WHAT YOU ARE ASKED TO DO
Copy out every row below word for word, with nothing changed.
# Start of RECORDS SHOWN
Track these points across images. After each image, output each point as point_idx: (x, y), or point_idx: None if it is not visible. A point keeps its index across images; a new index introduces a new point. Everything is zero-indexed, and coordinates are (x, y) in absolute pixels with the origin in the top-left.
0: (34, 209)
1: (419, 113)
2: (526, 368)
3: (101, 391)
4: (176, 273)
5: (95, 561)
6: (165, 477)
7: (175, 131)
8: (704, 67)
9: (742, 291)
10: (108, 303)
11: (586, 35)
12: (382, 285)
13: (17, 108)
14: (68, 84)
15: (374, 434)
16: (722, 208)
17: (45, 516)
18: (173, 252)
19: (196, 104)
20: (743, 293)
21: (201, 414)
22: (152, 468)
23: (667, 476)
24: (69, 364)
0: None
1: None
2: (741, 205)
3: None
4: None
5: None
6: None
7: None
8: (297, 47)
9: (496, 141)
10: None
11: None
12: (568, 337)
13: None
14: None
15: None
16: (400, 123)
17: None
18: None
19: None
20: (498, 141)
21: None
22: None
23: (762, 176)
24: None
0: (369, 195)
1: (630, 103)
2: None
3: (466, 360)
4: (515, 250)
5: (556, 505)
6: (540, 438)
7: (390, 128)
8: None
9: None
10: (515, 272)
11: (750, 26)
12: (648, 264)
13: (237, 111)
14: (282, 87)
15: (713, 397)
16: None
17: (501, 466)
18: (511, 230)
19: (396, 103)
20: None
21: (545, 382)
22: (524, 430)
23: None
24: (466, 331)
# End of RECORDS SHOWN
RESULT OF THE TASK
Track these points across images. After each image, output each point as point_idx: (x, y), or point_idx: None if it is not visible. A point keeps its index across images; a new index introduces a new point. Everything is zero-indexed, and coordinates are (x, y) in absolute pixels with the origin in the top-left.
0: (34, 209)
1: (419, 113)
2: (526, 368)
3: (101, 391)
4: (176, 273)
5: (95, 561)
6: (165, 477)
7: (175, 131)
8: (704, 67)
9: (742, 291)
10: (108, 303)
11: (586, 35)
12: (382, 285)
13: (17, 108)
14: (68, 84)
15: (374, 434)
16: (722, 208)
17: (45, 516)
18: (173, 252)
19: (196, 104)
20: (743, 293)
21: (201, 414)
22: (152, 468)
23: (667, 476)
24: (69, 364)
0: None
1: None
2: (741, 205)
3: None
4: None
5: None
6: None
7: None
8: (297, 47)
9: (496, 141)
10: None
11: None
12: (568, 337)
13: None
14: None
15: None
16: (400, 123)
17: None
18: None
19: None
20: (498, 141)
21: None
22: None
23: (762, 176)
24: None
0: (369, 195)
1: (630, 103)
2: None
3: (466, 360)
4: (515, 250)
5: (556, 505)
6: (540, 438)
7: (390, 128)
8: None
9: None
10: (515, 272)
11: (750, 26)
12: (648, 264)
13: (237, 111)
14: (282, 87)
15: (713, 397)
16: None
17: (501, 466)
18: (511, 230)
19: (396, 103)
20: None
21: (545, 382)
22: (524, 430)
23: None
24: (466, 331)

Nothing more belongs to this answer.